# Visio avec une webcam à moins de 20 Euros ... C'est possible !!!



## jro44 (19 Février 2006)

Salut tout le monde.

En me baladant chez GEANT, j'ai trouvé une petite webcam à 19,90 Euros compatiblle Mac. Je l'ai acheté pour l'essayer avec aMSN et ... ça marche parfaitement ! J'ai pu contacter via visio deux de mes contacts PC 
La webcam en question est une VideoCAM Trek de marque Genius et je la recommande pour ceux qui cherchent un moyen pas cher de faire de la visio sans forcément avoir la qualité de la iSight. Ma config : un eMac 1,42 Ghz, avec MAc OS X 10.4.4.
Je n'ai pas encore testé l'efficacité de cette webcam sur iNeen, mais déjà, le logiciel la reconnait parfaitement, donc je pense qu'il ne doit pas y avoir de problème.

Voilà pour l'info.

A plus.


----------



## kertruc (19 Février 2006)

Avec ineen on peut faire de la videoconférence ?? Même de mac à PC ?


----------



## jro44 (19 Février 2006)

Normalement, oui. Mais personnellement, je n'ai pas encore eu l'occasion d'essayer ...


----------



## kertruc (20 Février 2006)

Quelqu'un ici a eu personnellement l'occasion de l'essayer ?


----------



## goupilleres (21 Février 2006)

jro44 a dit:
			
		

> Salut tout le monde.
> 
> En me baladant chez GEANT, j'ai trouvé une petite webcam à 19,90 Euros compatiblle Mac. Je l'ai acheté pour l'essayer avec aMSN et ... ça marche parfaitement ! J'ai pu contacter via visio deux de mes contacts PC
> La webcam en question est une VideoCAM Trek de marque Genius et je la recommande pour ceux qui cherchent un moyen pas cher de faire de la visio sans forcément avoir la qualité de la iSight. Ma config : un eMac 1,42 Ghz, avec MAc OS X 10.4.4.
> ...




Super , depuis le temps que je cherche ce genre de webcam j' yvais des que possible 
merci pour l' info !!!!


----------



## gratteur-fou (20 Mars 2006)

Je viens de commander cette webcam ce matin sur internet grâce à toi .
Je devrais la recevoir dans 2 semaines...:sleep: et je pourrai ainsi vous donner mon avis sur la question 

à plush


----------



## jo_6466 (20 Mars 2006)

kertruc a dit:
			
		

> Avec ineen on peut faire de la videoconférence ?? Même de mac à PC ?

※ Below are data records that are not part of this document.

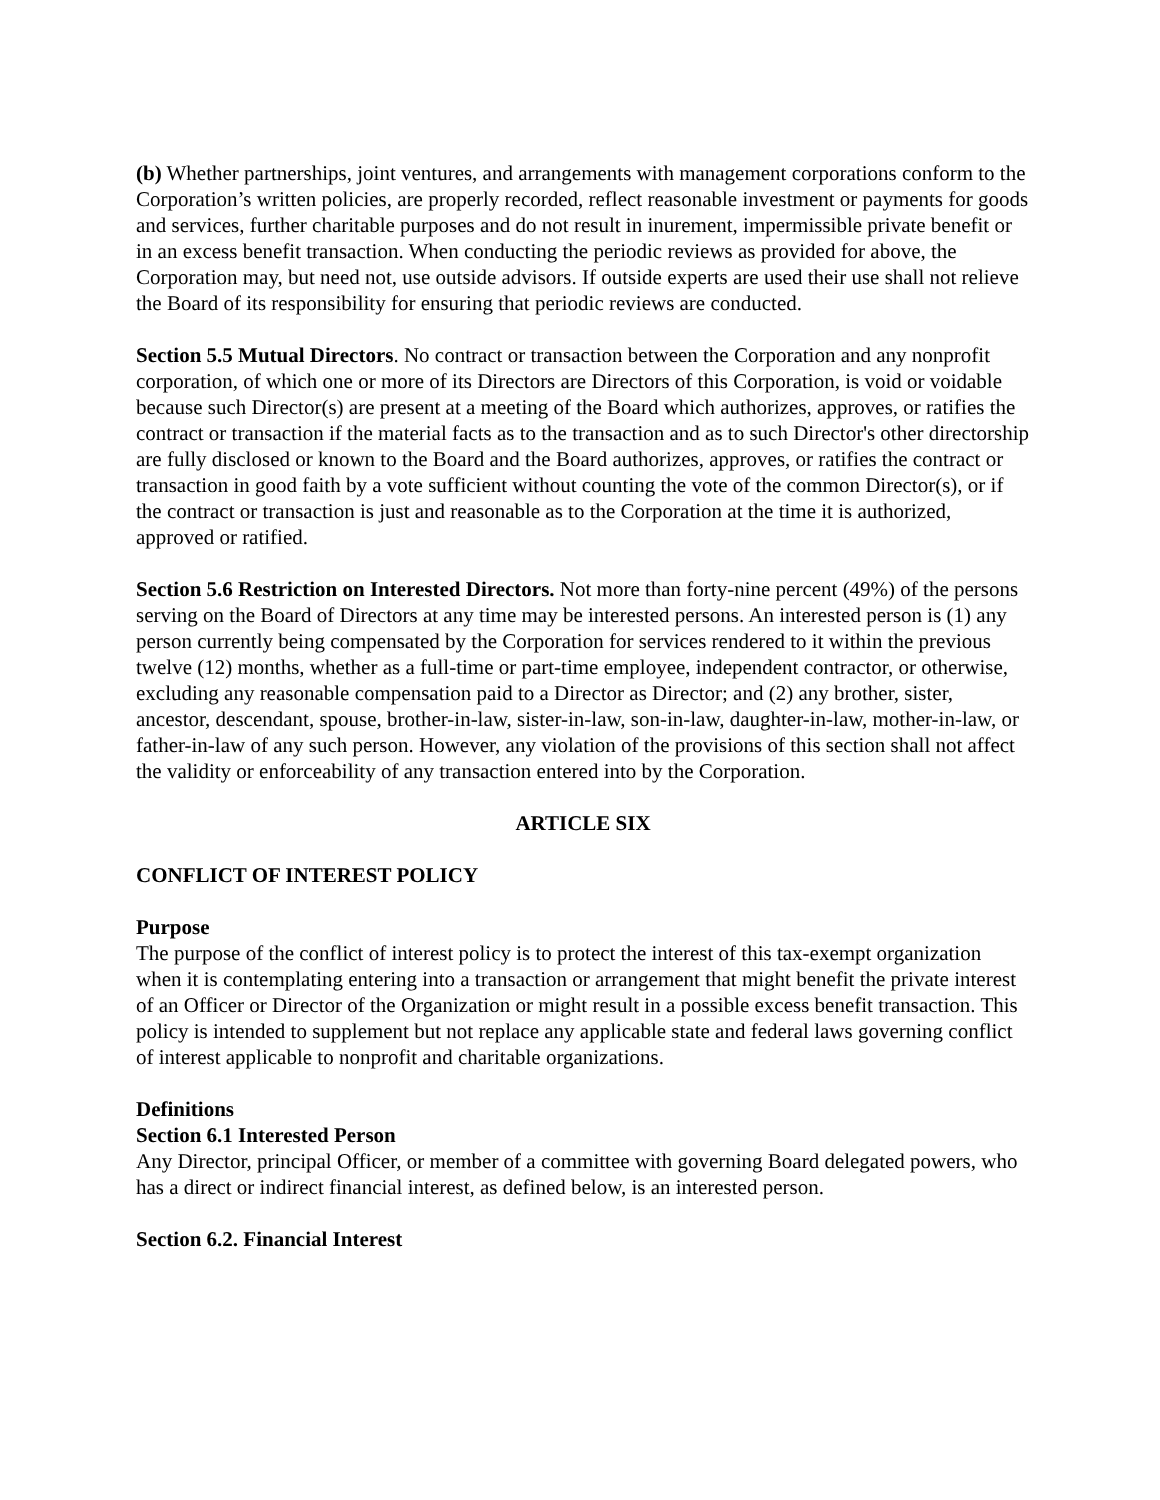(b) Whether partnerships, joint ventures, and arrangements with management corporations conform to the Corporation’s written policies, are properly recorded, reflect reasonable investment or payments for goods and services, further charitable purposes and do not result in inurement, impermissible private benefit or in an excess benefit transaction. When conducting the periodic reviews as provided for above, the Corporation may, but need not, use outside advisors. If outside experts are used their use shall not relieve the Board of its responsibility for ensuring that periodic reviews are conducted.
Section 5.5 Mutual Directors. No contract or transaction between the Corporation and any nonprofit corporation, of which one or more of its Directors are Directors of this Corporation, is void or voidable because such Director(s) are present at a meeting of the Board which authorizes, approves, or ratifies the contract or transaction if the material facts as to the transaction and as to such Director's other directorship are fully disclosed or known to the Board and the Board authorizes, approves, or ratifies the contract or transaction in good faith by a vote sufficient without counting the vote of the common Director(s), or if the contract or transaction is just and reasonable as to the Corporation at the time it is authorized, approved or ratified.
Section 5.6 Restriction on Interested Directors. Not more than forty-nine percent (49%) of the persons serving on the Board of Directors at any time may be interested persons. An interested person is (1) any person currently being compensated by the Corporation for services rendered to it within the previous twelve (12) months, whether as a full-time or part-time employee, independent contractor, or otherwise, excluding any reasonable compensation paid to a Director as Director; and (2) any brother, sister, ancestor, descendant, spouse, brother-in-law, sister-in-law, son-in-law, daughter-in-law, mother-in-law, or father-in-law of any such person. However, any violation of the provisions of this section shall not affect the validity or enforceability of any transaction entered into by the Corporation.
ARTICLE SIX
CONFLICT OF INTEREST POLICY
Purpose
The purpose of the conflict of interest policy is to protect the interest of this tax-exempt organization when it is contemplating entering into a transaction or arrangement that might benefit the private interest of an Officer or Director of the Organization or might result in a possible excess benefit transaction. This policy is intended to supplement but not replace any applicable state and federal laws governing conflict of interest applicable to nonprofit and charitable organizations.
Definitions
Section 6.1 Interested Person
Any Director, principal Officer, or member of a committee with governing Board delegated powers, who has a direct or indirect financial interest, as defined below, is an interested person.
Section 6.2. Financial Interest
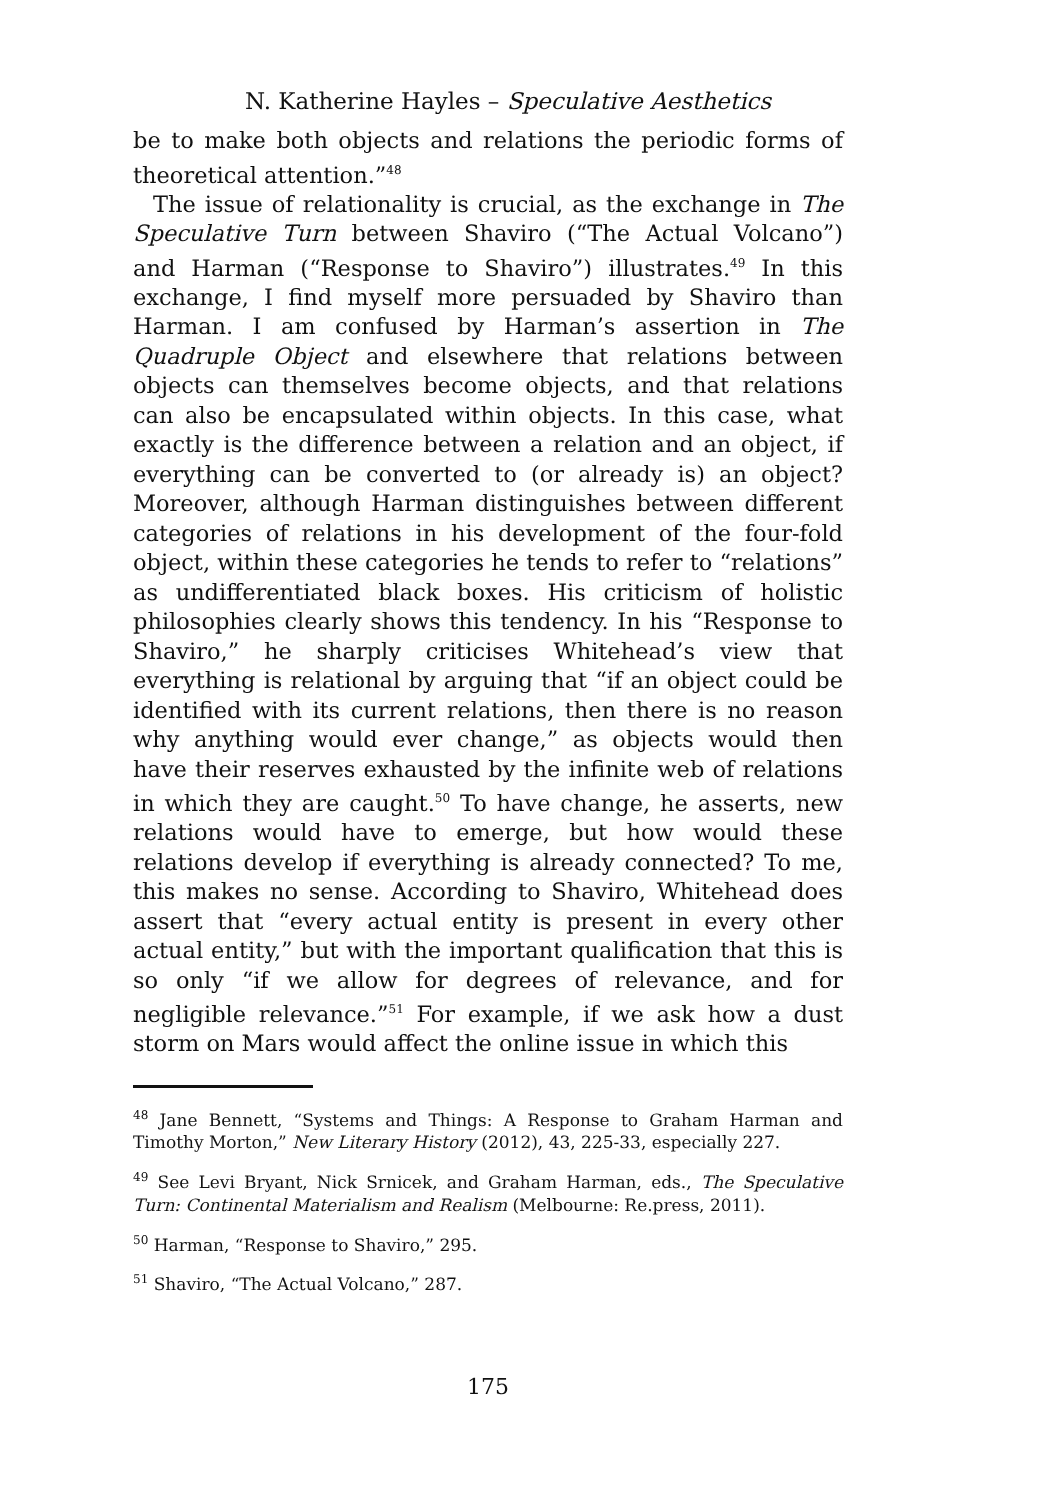N. Katherine Hayles – Speculative Aesthetics
be to make both objects and relations the periodic forms of theoretical attention.”<sup>48</sup>
The issue of relationality is crucial, as the exchange in The Speculative Turn between Shaviro (“The Actual Volcano”) and Harman (“Response to Shaviro”) illustrates.<sup>49</sup> In this exchange, I find myself more persuaded by Shaviro than Harman. I am confused by Harman’s assertion in The Quadruple Object and elsewhere that relations between objects can themselves become objects, and that relations can also be encapsulated within objects. In this case, what exactly is the difference between a relation and an object, if everything can be converted to (or already is) an object? Moreover, although Harman distinguishes between different categories of relations in his development of the four-fold object, within these categories he tends to refer to “relations” as undifferentiated black boxes. His criticism of holistic philosophies clearly shows this tendency. In his “Response to Shaviro,” he sharply criticises Whitehead’s view that everything is relational by arguing that “if an object could be identified with its current relations, then there is no reason why anything would ever change,” as objects would then have their reserves exhausted by the infinite web of relations in which they are caught.<sup>50</sup> To have change, he asserts, new relations would have to emerge, but how would these relations develop if everything is already connected? To me, this makes no sense. According to Shaviro, Whitehead does assert that “every actual entity is present in every other actual entity,” but with the important qualification that this is so only “if we allow for degrees of relevance, and for negligible relevance.”<sup>51</sup> For example, if we ask how a dust storm on Mars would affect the online issue in which this
<sup>48</sup> Jane Bennett, “Systems and Things: A Response to Graham Harman and Timothy Morton,” New Literary History (2012), 43, 225-33, especially 227.
<sup>49</sup> See Levi Bryant, Nick Srnicek, and Graham Harman, eds., The Speculative Turn: Continental Materialism and Realism (Melbourne: Re.press, 2011).
<sup>50</sup> Harman, “Response to Shaviro,” 295.
<sup>51</sup> Shaviro, “The Actual Volcano,” 287.
175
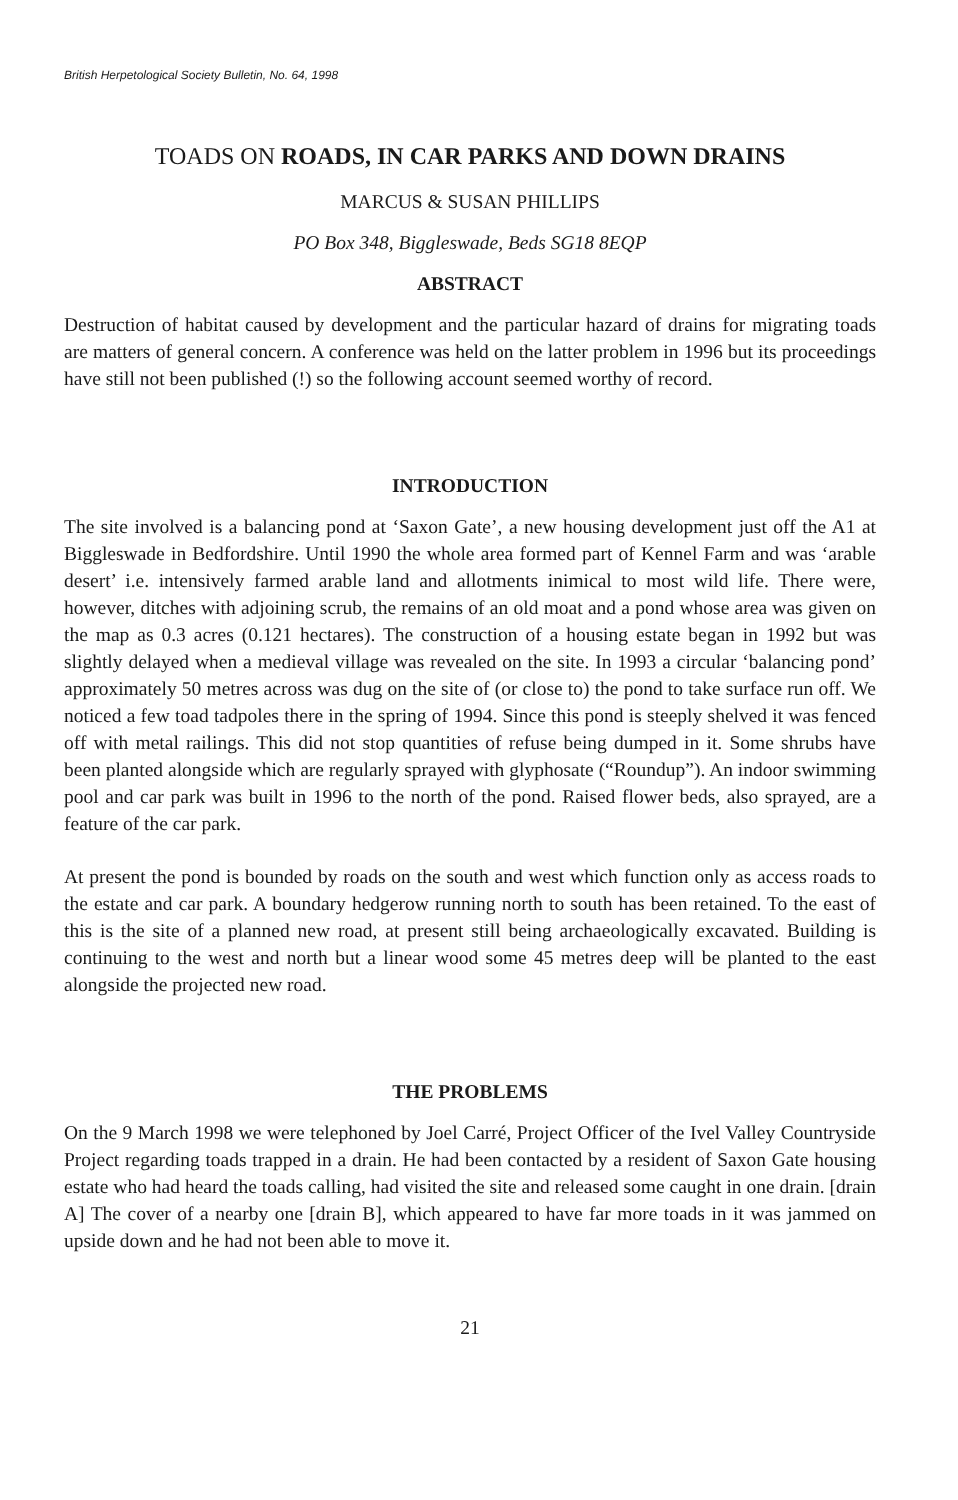British Herpetological Society Bulletin, No. 64, 1998
TOADS ON ROADS, IN CAR PARKS AND DOWN DRAINS
MARCUS & SUSAN PHILLIPS
PO Box 348, Biggleswade, Beds SG18 8EQP
ABSTRACT
Destruction of habitat caused by development and the particular hazard of drains for migrating toads are matters of general concern. A conference was held on the latter problem in 1996 but its proceedings have still not been published (!) so the following account seemed worthy of record.
INTRODUCTION
The site involved is a balancing pond at ‘Saxon Gate’, a new housing development just off the A1 at Biggleswade in Bedfordshire. Until 1990 the whole area formed part of Kennel Farm and was ‘arable desert’ i.e. intensively farmed arable land and allotments inimical to most wild life. There were, however, ditches with adjoining scrub, the remains of an old moat and a pond whose area was given on the map as 0.3 acres (0.121 hectares). The construction of a housing estate began in 1992 but was slightly delayed when a medieval village was revealed on the site. In 1993 a circular ‘balancing pond’ approximately 50 metres across was dug on the site of (or close to) the pond to take surface run off. We noticed a few toad tadpoles there in the spring of 1994. Since this pond is steeply shelved it was fenced off with metal railings. This did not stop quantities of refuse being dumped in it. Some shrubs have been planted alongside which are regularly sprayed with glyphosate (“Roundup”). An indoor swimming pool and car park was built in 1996 to the north of the pond. Raised flower beds, also sprayed, are a feature of the car park.
At present the pond is bounded by roads on the south and west which function only as access roads to the estate and car park. A boundary hedgerow running north to south has been retained. To the east of this is the site of a planned new road, at present still being archaeologically excavated. Building is continuing to the west and north but a linear wood some 45 metres deep will be planted to the east alongside the projected new road.
THE PROBLEMS
On the 9 March 1998 we were telephoned by Joel Carré, Project Officer of the Ivel Valley Countryside Project regarding toads trapped in a drain. He had been contacted by a resident of Saxon Gate housing estate who had heard the toads calling, had visited the site and released some caught in one drain. [drain A] The cover of a nearby one [drain B], which appeared to have far more toads in it was jammed on upside down and he had not been able to move it.
21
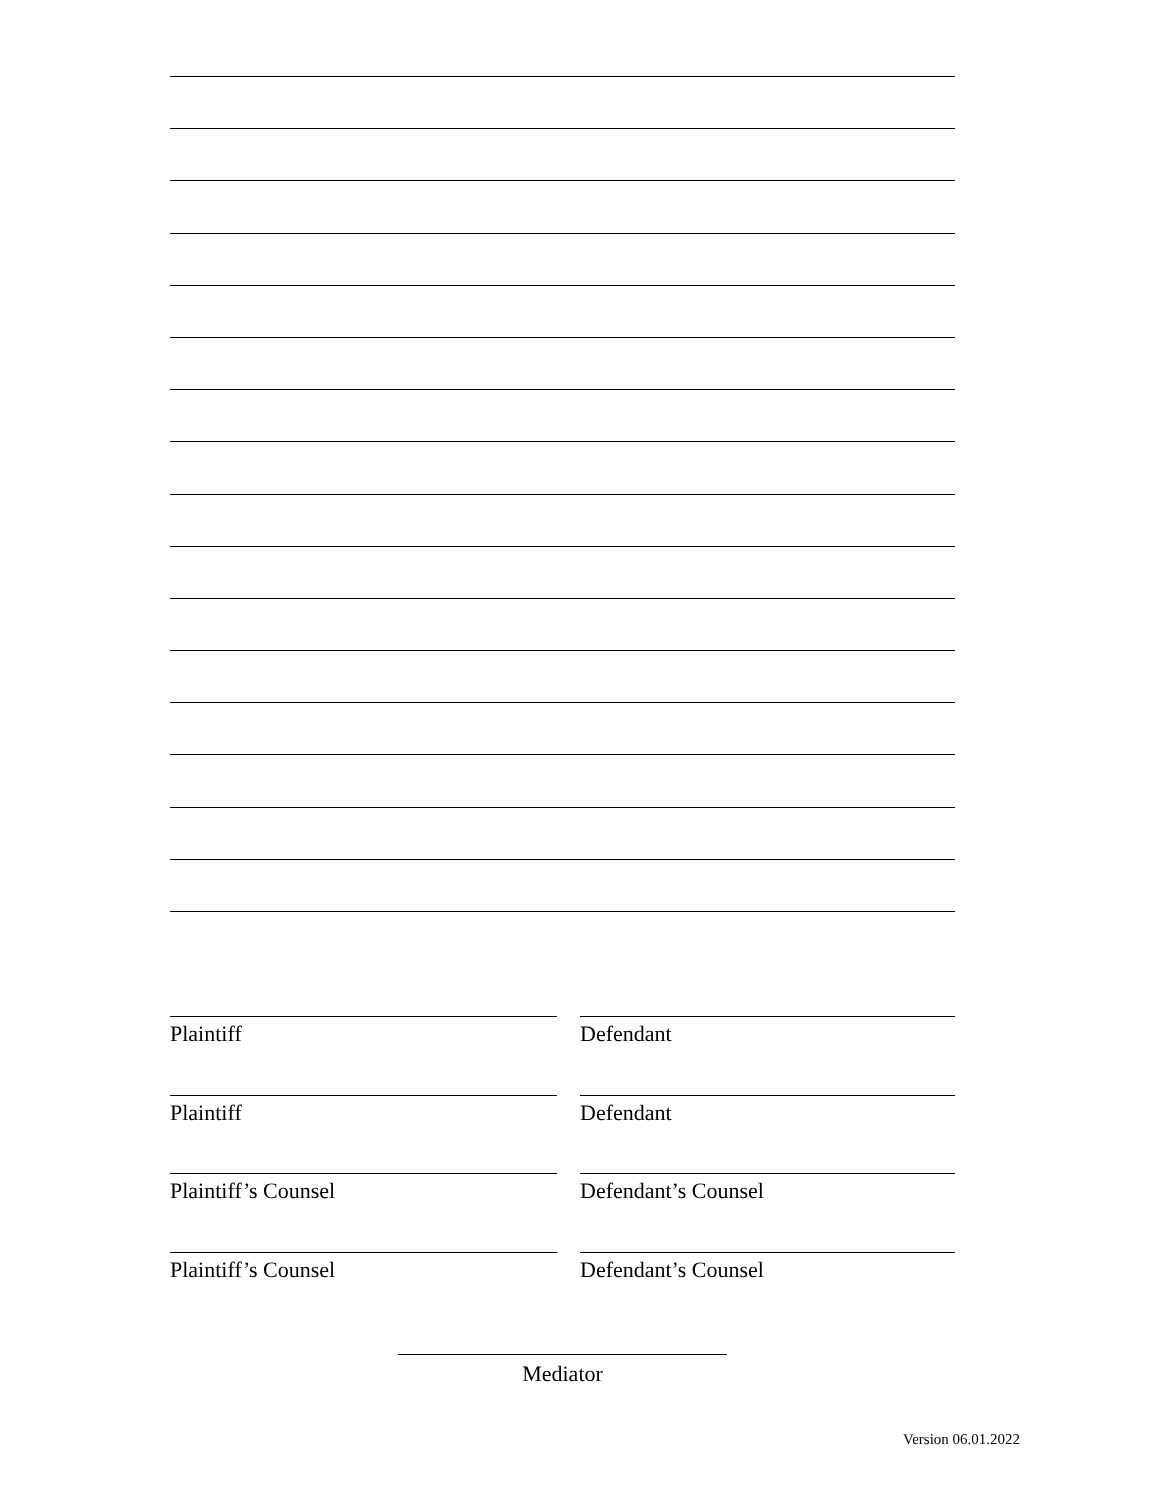Plaintiff Defendant
Plaintiff Defendant
Plaintiff’s Counsel Defendant’s Counsel
Plaintiff’s Counsel Defendant’s Counsel
Mediator
Version 06.01.2022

Oui .. http://www.ineen.com/download.html

voir aussi mes essais relatés ici ...  
http://forums.macg.co/vbulletin/showthread.php?p=3411646#post3411646

Ca marche très bien même avec des webcams USB ... image petite mais très très fluide

Juste un hic ... pas de transfert de fichiers prévus et pas d'émoticones
Perso j'utilise mercury pour cette raison

.


----------



## pasuncopec 57 (27 Mars 2006)

Bonjour,j'ai lut que la webcam trek de genius fonctionne sur mac  avec amsn,bien cher moi elle fonctionne pas?
J'ai ouvert les port sur mon pare feu et je les desactiver aucun resultats,je suis en reseaux avec un modem routeur netgear la aussi j'ai ouvert les ports mais rien sa fonctionne pas?
Merçi de votre aide


http://img127.imageshack.us/my.php?image=image13eh.jpg

http://img90.imageshack.us/my.php?image=image20mz.jpg

http://img105.imageshack.us/my.php?image=image31qn.jpg


----------



## gratteur-fou (27 Mars 2006)

salut toi aussi ta un dossier "bordel" sur ton bureau...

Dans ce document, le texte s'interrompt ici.